== MATERIAL SUPPLIED ==
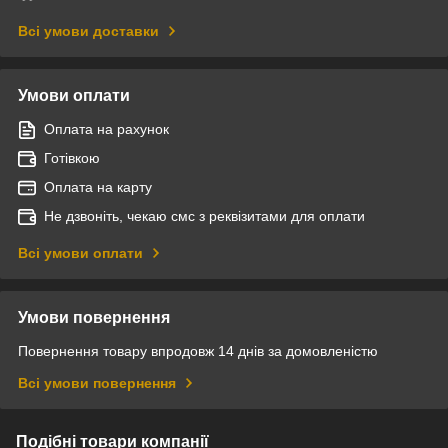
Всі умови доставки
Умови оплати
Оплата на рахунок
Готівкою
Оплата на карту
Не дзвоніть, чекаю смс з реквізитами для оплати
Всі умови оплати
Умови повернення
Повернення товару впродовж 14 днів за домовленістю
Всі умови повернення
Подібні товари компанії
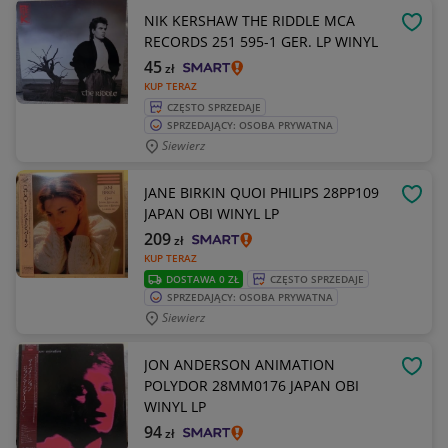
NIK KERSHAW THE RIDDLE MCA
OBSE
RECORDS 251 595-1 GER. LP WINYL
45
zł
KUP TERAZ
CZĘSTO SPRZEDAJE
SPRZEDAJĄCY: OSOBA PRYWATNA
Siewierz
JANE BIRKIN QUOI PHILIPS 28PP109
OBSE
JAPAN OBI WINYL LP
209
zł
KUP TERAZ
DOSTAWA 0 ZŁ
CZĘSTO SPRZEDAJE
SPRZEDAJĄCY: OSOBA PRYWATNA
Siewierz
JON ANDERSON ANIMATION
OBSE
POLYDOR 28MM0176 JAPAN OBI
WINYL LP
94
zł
===
** PROBLEM STATEMENT **
Apart from the pictures, write every entry out again exactly.

** ANSWER TO THE EXERCISE **
Всі умови доставки
Умови оплати
Оплата на рахунок
Готівкою
Оплата на карту
Не дзвоніть, чекаю смс з реквізитами для оплати
Всі умови оплати
Умови повернення
Повернення товару впродовж 14 днів за домовленістю
Всі умови повернення
Подібні товари компанії
NIK KERSHAW THE RIDDLE MCA
OBSE
RECORDS 251 595-1 GER. LP WINYL
45
zł
KUP TERAZ
CZĘSTO SPRZEDAJE
SPRZEDAJĄCY: OSOBA PRYWATNA
Siewierz
JANE BIRKIN QUOI PHILIPS 28PP109
OBSE
JAPAN OBI WINYL LP
209
zł
KUP TERAZ
DOSTAWA 0 ZŁ
CZĘSTO SPRZEDAJE
SPRZEDAJĄCY: OSOBA PRYWATNA
Siewierz
JON ANDERSON ANIMATION
OBSE
POLYDOR 28MM0176 JAPAN OBI
WINYL LP
94
zł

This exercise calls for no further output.